===== Document extract =====

Bitcoin Cash transactions use 4 different formats for representing integers – Uint32
, Uint64
, VarInt
, and Script Number
(used within Unlocking Bytecode
and Locking Bytecode
). The OP_BIN2NUM
and OP_NUM2BIN
operations allow conversion between VM integers (Script Numbers) and unsigned integers, but the VarInt
format remains unaddressed. Because VarInt
is variable-width, a simple OP_VARINT2NUM
and OP_NUM2VARINT
solution wouldn't fully address the issue either: many contracts need to be able to safely parse a number from within a longer item on the stack.
Additionally, existing transaction integer formats are inefficient: the specified Ranged Script Number
format saves ~12 bytes for small transactions and ~3 additional bytes per input/output.
By offering compatibility with the existing BCH VM Script Number
format, the Ranged Script Number
format simplifies contracts, reduces transaction sizes, and enables future upgrades.
Because RSN is directly compatible with Script Numbers for values below 128
, many use cases with fixed or capped integer requirements will require no parsing at all. Input counts, output counts, outpoint indexes, and bytecode lengths below 128
can be treated as standard Script Numbers.
For variable number ranges, all parsing can safely be accomplished using a single 11-byte macro, rather than the minimum 29-byte macro required of VarInt
in most cases. (Note, the safe, fully-equivalent VarInt
macro is 53-bytes.) This simplification is notable enough to enable use cases which would otherwise be inhibited by parsing constructions causing contracts to exceed VM limits.
RSN is a positive integer format which is compatible with a signed integer format (Script Numbers), so it can make use of a range of unused values (the negative range of Script Numbers). This unused range is valuable both for implementing non-disruptive future upgrades (like fractional satoshis) and for off-chain signing and proof-of-ownership applications.

===== Data excerpts =====

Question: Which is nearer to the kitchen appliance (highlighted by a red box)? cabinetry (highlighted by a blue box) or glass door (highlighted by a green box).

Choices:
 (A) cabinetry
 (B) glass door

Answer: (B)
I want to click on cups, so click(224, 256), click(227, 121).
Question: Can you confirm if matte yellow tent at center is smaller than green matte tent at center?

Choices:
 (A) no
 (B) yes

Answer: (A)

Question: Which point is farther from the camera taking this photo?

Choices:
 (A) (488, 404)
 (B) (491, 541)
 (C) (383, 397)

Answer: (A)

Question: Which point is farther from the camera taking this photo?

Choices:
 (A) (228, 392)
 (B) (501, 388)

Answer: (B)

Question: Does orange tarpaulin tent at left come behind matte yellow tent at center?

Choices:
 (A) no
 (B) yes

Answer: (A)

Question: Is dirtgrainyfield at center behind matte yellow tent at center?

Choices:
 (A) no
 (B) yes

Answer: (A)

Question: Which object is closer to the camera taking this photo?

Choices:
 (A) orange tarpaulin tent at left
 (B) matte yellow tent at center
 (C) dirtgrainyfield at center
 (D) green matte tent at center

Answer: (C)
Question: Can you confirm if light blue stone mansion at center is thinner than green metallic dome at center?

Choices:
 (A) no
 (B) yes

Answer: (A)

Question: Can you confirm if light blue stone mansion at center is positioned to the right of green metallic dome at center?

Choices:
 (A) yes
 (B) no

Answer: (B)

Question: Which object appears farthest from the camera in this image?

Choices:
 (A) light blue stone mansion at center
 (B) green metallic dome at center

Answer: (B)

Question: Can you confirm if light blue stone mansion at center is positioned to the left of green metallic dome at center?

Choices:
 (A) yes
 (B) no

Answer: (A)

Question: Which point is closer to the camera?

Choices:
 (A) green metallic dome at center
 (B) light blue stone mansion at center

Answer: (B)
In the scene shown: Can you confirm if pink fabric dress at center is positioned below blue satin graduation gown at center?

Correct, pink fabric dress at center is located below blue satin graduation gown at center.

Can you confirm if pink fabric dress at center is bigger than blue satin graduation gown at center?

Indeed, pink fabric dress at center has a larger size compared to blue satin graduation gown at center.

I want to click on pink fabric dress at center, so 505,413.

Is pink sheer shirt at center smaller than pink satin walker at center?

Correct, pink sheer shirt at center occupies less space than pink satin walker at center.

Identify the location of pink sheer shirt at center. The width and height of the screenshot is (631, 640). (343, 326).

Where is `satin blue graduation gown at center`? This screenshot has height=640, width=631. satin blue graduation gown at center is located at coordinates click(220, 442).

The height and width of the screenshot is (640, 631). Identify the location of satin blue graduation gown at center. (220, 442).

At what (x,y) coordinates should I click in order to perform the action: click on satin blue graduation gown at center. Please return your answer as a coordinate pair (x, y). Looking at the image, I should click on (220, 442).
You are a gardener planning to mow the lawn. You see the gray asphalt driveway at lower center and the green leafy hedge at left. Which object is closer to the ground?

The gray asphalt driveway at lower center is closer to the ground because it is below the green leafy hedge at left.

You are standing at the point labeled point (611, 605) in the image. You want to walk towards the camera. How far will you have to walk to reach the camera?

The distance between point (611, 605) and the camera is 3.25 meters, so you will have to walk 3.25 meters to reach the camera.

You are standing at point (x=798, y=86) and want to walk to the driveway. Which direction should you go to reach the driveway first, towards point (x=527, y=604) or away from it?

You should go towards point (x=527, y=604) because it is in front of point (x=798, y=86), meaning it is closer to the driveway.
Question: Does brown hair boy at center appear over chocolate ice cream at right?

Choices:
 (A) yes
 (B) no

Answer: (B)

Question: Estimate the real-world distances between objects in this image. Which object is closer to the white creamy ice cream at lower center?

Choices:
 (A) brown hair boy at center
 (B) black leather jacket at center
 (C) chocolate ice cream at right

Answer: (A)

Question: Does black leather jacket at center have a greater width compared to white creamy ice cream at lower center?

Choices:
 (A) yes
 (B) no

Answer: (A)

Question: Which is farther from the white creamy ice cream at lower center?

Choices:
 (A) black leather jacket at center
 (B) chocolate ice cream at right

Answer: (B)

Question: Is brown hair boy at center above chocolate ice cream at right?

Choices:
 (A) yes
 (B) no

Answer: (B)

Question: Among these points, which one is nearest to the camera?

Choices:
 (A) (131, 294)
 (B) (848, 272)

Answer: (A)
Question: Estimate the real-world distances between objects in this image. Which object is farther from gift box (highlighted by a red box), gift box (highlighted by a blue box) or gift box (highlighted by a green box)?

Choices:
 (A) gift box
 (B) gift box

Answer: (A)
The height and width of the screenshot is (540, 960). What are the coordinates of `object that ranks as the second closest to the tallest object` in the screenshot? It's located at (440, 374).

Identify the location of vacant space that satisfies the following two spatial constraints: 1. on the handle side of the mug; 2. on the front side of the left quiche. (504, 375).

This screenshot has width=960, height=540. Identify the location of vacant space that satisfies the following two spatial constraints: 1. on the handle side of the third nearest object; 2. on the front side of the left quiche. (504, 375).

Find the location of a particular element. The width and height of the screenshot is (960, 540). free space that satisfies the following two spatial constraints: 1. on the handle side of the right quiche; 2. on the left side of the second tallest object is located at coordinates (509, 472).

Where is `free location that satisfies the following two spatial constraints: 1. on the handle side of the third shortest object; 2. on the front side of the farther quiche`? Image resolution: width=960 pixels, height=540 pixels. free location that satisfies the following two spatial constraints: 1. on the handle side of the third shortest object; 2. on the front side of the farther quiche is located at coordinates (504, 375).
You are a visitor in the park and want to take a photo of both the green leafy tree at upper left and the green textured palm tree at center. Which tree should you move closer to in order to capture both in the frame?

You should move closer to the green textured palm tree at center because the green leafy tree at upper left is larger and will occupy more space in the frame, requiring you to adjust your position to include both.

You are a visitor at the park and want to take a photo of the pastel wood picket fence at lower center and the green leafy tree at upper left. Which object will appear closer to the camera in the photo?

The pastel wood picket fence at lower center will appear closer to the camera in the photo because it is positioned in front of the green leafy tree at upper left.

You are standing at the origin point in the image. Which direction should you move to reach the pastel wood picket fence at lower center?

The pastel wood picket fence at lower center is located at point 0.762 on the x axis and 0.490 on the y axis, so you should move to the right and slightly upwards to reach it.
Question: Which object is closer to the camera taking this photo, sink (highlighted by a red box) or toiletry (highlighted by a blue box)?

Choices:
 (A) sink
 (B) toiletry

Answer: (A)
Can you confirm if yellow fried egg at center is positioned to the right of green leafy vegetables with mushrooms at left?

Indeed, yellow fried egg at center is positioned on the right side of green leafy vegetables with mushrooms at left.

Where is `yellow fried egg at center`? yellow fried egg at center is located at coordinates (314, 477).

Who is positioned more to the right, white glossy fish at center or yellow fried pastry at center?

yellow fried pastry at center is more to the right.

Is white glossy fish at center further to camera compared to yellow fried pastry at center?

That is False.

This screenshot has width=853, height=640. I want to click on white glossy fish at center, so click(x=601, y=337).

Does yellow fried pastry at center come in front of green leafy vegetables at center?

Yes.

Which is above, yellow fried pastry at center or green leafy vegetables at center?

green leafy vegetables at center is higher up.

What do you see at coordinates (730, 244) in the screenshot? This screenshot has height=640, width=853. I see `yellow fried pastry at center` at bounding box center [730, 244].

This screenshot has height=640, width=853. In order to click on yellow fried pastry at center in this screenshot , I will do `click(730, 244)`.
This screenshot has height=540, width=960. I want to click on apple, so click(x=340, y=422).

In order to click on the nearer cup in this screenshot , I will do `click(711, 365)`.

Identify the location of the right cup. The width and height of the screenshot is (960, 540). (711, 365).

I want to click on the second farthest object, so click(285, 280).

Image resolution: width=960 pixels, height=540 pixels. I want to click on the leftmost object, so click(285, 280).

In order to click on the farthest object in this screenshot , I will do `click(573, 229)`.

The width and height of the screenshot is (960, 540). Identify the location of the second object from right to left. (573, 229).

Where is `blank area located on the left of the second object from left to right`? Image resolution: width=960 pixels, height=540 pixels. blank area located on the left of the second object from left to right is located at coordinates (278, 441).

=====

## Instruction 1
Name the integer formats that, according to the passage on Bitcoin Cash integer formats, Bitcoin Cash transactions use.
## Instruction 2
Write the next part of the passage on Bitcoin Cash integer formats, picking up after its final sentence.
The items play no part in this work.

## Final result 1
Uint32, Uint64, VarInt, Script Number

## Final result 2
By eliminating waste from fixed-size encoding formats, the RSN format could save ~3.6% of blockchain space.
This proposal is a dependency of CHIP: Version 3 Transaction Format (PMv3)
for which costs and risks have been assessed.
Ranged Script Number
(RSN) is a new variable-length integer format based on the encoding already used to represent integers in Bitcoin Cash VM bytecode ("Script Numbers" or CScriptNum
in the Satoshi implementation). Because standard Script Numbers
do not indicate their length, they cannot be safely parsed from a serialized format without modification.
Ranged Script Numbers
borrow from the space-saving strategy of the existing VarInt
format: values from 0
(0x00
) to 127
(0x7f
) can be encoded in a single byte. To encode larger values, a prefix is added to indicate the length of the subsequent Script Number to read. Valid prefix values are 0x82
(2
) through 0x87
(7
). These are -2
through -7
in the VM respectively, so contracts can read the expected length using <1> OP_SPLIT OP_SWAP OP_NEGATE
.
In the VM,
0x80
represents negative zero, and0x81
represents-1
.Script Numbers
require 2 bytes to represent values larger than127
, so the0x80
and0x81
prefixes are never used in RSN.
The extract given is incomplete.